Der Corona-Lockdown wird nun bis Fastnacht verlän­gert. Aber die tollen Tage sind ja eh schon abgesagt. Es werden wohl eher trübe Tage — das meiste bleibt geschlos­sen, Homeof­fice ist angesagt. Doch für Kinder und ihre Eltern könnte es einen Licht­blick geben.

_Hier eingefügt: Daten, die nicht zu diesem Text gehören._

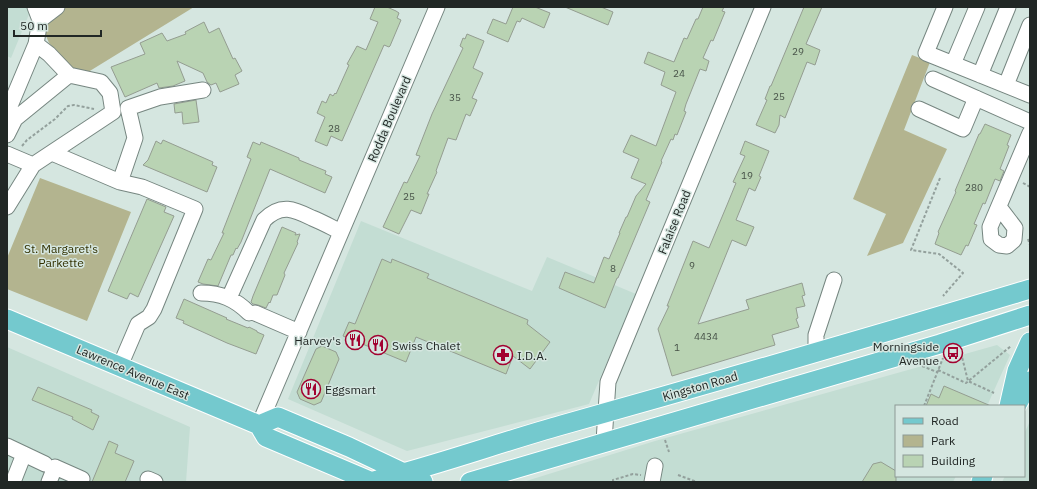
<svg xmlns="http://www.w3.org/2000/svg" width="1037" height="489" font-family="'IBM Plex Sans',sans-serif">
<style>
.built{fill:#c3ddd3}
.green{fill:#b3b48f}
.building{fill:#b9d3b3;stroke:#949d91}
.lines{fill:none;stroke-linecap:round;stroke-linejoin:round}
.minor-casing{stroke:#768680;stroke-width:17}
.major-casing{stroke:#fff;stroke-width:21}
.path{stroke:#93a09c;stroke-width:2;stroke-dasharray:3 2;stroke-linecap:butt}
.minor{stroke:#fff;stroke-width:15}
.major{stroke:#74c9ce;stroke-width:19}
.labels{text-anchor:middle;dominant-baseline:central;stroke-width:3;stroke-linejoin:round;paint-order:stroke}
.number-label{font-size:10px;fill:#475248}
.street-label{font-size:12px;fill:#212725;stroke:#d5e6e0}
.park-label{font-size:12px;fill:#323100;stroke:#d5e6e0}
.poi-label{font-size:12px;fill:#212725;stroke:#d5e6e0;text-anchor:start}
</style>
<rect width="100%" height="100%" fill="#d5e6e0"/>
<!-- built -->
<path class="built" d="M7,7H32L11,58L7,56Z
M361,221L532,291L547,257L636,294L589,404L407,451L288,399Z
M997,345L1010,355L987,406H896V476H956L953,482H523L655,441Z
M7,347L190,427L186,482H7Z
M1030,421V482H1002L1005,476H1024V434Z"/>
<!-- green -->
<path class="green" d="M34,7H194L80,77L49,43Z
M912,55L930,62L904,130L947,149L903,243L867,256L886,214L853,199Z
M40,178L131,212L87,321L7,289V258Z"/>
<!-- building -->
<path class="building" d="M375,7H387L396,11L399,13L397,18L401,20L390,46L389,47L384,45L342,141L331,136L327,146L315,141L325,117L317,113L322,101L326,103L330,94L333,96L335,93L336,94L349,65L347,64L357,46L366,50L378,22L370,19Z
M513,7H535L550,13L544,28L522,18L520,22L517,21L508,42L487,33L493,19L506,24Z
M565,7H601L613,12L608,25Z
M703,7H724L722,11L725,12L713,41L711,40L703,58L709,61L706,71L700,69L686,104L684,111L686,112L677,135L675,134L673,140L671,139L661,161L662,162L646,200L650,202L618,278H617L605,308L559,288L565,272L594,283L604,257L609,259L620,233H619L626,217H627L636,196L646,184L631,178L639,159L623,152L631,135L656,146L676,92L661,85L665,72L644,63L648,52L674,62L684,38L687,39L696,19H698Z
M804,7H822L806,44L820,50L815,65L807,62L785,118L780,115L779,125L775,133L756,125L767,100L765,99L770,86H771Z
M204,22L209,33L219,28L233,59L235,58L242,71L235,75L239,84L220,92L216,83L211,85L207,82L203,73L177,61L185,81L173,86L159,88L157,83L125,97L111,67L145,54L140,43L162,33L167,41L186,34L185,32Z
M467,34L484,41L473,68L483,73L472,98L477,100L470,116L466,114L456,140L448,138L436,171L437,172L427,194H429L421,214L411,210L399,234L383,227L404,182L407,183L420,156L416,155L432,114L463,48L460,46L463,38L465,39Z
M196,100L199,122L183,124L182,112L175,113L174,104Z
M985,124L1011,135L1007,145L1009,146L1000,169L1004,171L1000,181L995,179L985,204L983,203L974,224L977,225L968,246L966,245L961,255L935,244L939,233L938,232L956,192L955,191L979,134H980Z
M163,140L213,162L212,165L217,167L207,192L143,165L148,160L156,141L161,144Z
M745,141L769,151L759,176L761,177L755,191L749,188L736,220L754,227L746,246L732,240L698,324L749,309L746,300L802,283L805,295L802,296L805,306L796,308L798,318L796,319L799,327L772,335L775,345L672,376L658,329L669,306H667L693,241L709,248L727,205L736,183L733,182L745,156L740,154Z
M253,142L260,145L261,142L299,158V160L326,171L325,174L332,177L325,193L270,169L241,242L237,249L236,248L233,255H231L218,286L203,284L198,282L208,259L211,260L224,233H222L251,159L247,157Z
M147,199L166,207L164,212L174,216L138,297L130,293L127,299L108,291Z
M282,227L296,233L295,235L300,234L297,242L298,243L284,273L285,275L277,295H273L270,303L269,302L266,308L258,305L253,304L251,302L253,296Z
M382,259L391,263L392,259L429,274L427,278L528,320L527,324L550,342L530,369L513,356L506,374L416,337L406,362L343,336L349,322L355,324Z
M184,299L227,318L226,319L248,328L249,327L257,331V332L264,335L256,354L227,343L183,323L184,321L176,318Z
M322,346L336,352L339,359L321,402L314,405L300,399L297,392L316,349Z
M944,386L991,406H926L931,394L939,398Z
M38,387L92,410L91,412L99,416L93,430L72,419L73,417L32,400Z
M109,441L118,445L115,453L134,461L125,482H92Z
M881,462L896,471V482H862L873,464Z"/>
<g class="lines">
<defs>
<path id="minor" d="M35,7L40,20
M945,7L926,53L1030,95
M953,64L977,7
M980,75L1008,7
M933,79L1030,122
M1006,85L1030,25
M919,109L963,129L976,98
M7,113L36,44L40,20L57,7
M7,135L15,119L69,75
M52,153L120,182L142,187L195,209L154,309L149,317L138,324L120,366
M7,154L33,165
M120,182L135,138L128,108L160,97L203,90
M7,207L33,165L113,112L110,93L101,82L69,75L49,54L36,44
M999,207L1015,228L1014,240L1007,246L999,245L991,239L990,227L1030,133
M201,293C221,293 235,299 249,313
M229,298L264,220C281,203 294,209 312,218C322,222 331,227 341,232
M255,313L299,332
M816,353V335L834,280
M259,425L437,7
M604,441L608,382L763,7
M7,446L45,464
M148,479L155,482
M13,482L24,454
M49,482L55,467L82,479L81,482
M652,482L655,466"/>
<path id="major" d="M7,319L259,425L266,437L372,482
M1009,406L1017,371L1030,342
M1016,406L1030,381
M259,425L278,417L349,447L423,482
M370,482C435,466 498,443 562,425C719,381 874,336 1030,289
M470,482L940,344L1030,315
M981,482L983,476"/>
</defs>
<!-- minor casing -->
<use href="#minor" class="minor-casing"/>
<!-- major casing -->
<use href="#major" class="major-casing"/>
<!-- path -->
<path class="path" d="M22,146L27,140L55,119L68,106L74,105L94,109
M940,178L911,250L939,254L963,273L943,296
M1023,183L1030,187
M1028,239L1030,245
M961,353L968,381L994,393
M922,366L937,372
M938,370L966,383L1011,346
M924,406L943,358
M665,440L669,452
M678,475L697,482
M613,482V480L633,474L641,475"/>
<!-- minor -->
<use href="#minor" class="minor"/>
<!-- major -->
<use href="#major" class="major"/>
</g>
<!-- icons -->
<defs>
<symbol id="restaurant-ring" viewBox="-11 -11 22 22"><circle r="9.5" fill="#d5e6e0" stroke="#a20230" stroke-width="1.5"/><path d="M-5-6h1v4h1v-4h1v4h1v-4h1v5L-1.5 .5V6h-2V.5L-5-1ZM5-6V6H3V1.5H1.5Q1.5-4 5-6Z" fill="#a20230"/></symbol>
<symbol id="bus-ring" viewBox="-11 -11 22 22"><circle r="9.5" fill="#d5e6e0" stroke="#a20230" stroke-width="1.5"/><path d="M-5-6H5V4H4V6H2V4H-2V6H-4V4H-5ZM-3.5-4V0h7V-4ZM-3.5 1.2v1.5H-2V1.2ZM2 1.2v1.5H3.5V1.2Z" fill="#a20230"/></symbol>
<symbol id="pharmacy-ring" viewBox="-11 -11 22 22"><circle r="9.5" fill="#d5e6e0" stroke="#a20230" stroke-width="1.5"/><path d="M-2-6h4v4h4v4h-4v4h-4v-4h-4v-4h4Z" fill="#a20230"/></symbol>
</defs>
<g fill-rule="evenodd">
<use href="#restaurant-ring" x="344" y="329" width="22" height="22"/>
<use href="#restaurant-ring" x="367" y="334" width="22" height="22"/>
<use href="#bus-ring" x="942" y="342" width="22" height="22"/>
<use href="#pharmacy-ring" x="492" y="344" width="22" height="22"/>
<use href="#restaurant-ring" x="300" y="378" width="22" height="22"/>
</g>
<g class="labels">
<!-- number labels -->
<g class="number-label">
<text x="798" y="51">29</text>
<text x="679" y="73">24</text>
<text x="779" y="96">25</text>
<text x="455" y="97">35</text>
<text x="334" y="128">28</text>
<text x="747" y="175">19</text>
<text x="974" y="187">280</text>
<text x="409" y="196">25</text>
<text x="692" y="265">9</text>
<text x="613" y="268">8</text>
<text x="706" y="336">4434</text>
<text x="677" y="347">1</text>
</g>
<!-- street labels -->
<g class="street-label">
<text transform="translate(389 119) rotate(-67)">Rodda Boulevard</text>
<text transform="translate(674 222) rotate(-68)">Falaise Road</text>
<text transform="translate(133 372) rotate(23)">Lawrence Avenue East</text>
<text transform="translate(700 386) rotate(-16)">Kingston Road</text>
</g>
<!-- park labels -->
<g class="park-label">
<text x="61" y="248">St. Margaret's<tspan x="61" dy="14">Parkette</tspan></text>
</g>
<!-- poi labels -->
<g class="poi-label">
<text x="341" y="340" text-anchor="end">Harvey's</text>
<text x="392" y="345">Swiss Chalet</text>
<text x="939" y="346" text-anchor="end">Morningside<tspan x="939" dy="14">Avenue</tspan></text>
<text x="517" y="355">I.D.A.</text>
<text x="325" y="389">Eggsmart</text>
</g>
</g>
<!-- border -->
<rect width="1037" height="489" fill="none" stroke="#212725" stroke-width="16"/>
<!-- legend -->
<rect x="895" y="405" width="130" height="72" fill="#d5e6e0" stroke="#8d9a95"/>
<rect x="903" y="418" width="20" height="6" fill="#74c9ce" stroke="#8d9a95"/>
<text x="931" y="425" font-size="12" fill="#212725">Road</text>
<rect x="903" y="435" width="20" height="12" fill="#b3b48f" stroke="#8d9a95"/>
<text x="931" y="445" font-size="12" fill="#212725">Park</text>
<rect x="903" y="455" width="20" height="12" fill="#b9d3b3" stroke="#8d9a95"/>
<text x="931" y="465" font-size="12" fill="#212725">Building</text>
<!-- scale -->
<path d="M14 30v6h87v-6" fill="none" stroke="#212725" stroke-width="2"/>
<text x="20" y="30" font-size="12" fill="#212725" stroke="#d5e6e0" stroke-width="3" paint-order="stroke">50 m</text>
</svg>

Der Lockdown zur Bekämp­fung der Corona-Pande­mie wird bis zum 14. Febru­ar verlän­gert und verschärft — auch in Baden-Württem­berg. Aller­dings soll es im Südwes­ten eine Locke­rung für Kinder geben. Grund­schu­len und Kitas sollen voraus­sicht­lich vom 1. Febru­ar an schritt­wei­se wieder öffnen — «wenn die Infek­ti­ons­la­ge das zulässt», sagte Minis­ter­prä­si­dent Winfried Kretsch­mann am Diens­tag­abend nach den Bund-Länder-Beratun­gen zur Corona-Krise. «Die Kleins­ten leiden aber am meisten darun­ter, wenn sie nicht mit anderen Kindern in Kontakt kommen können.» Die endgül­ti­ge Entschei­dung werde man in der grün-schwar­zen Koali­ti­on in der kommen­den Woche treffen.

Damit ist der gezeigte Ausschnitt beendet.